:: Your goal ::
Set each record down exactly, excluding all images.

◇ ◇ ◇

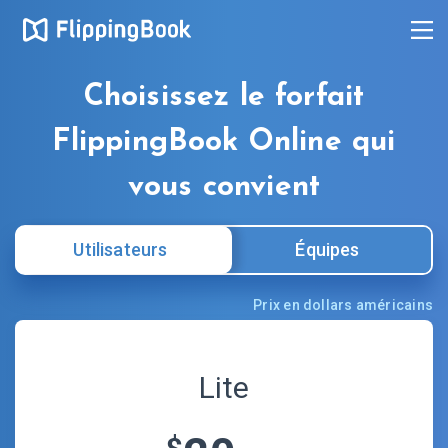
Choisissez le forfait
FlippingBook Online qui
vous convient
Utilisateurs
Équipes
Prix en dollars américains
Lite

◇ ◇ ◇

:: Task answer ::
Choisissez le forfait
FlippingBook Online qui
vous convient
Utilisateurs
Équipes
Prix en dollars américains
Lite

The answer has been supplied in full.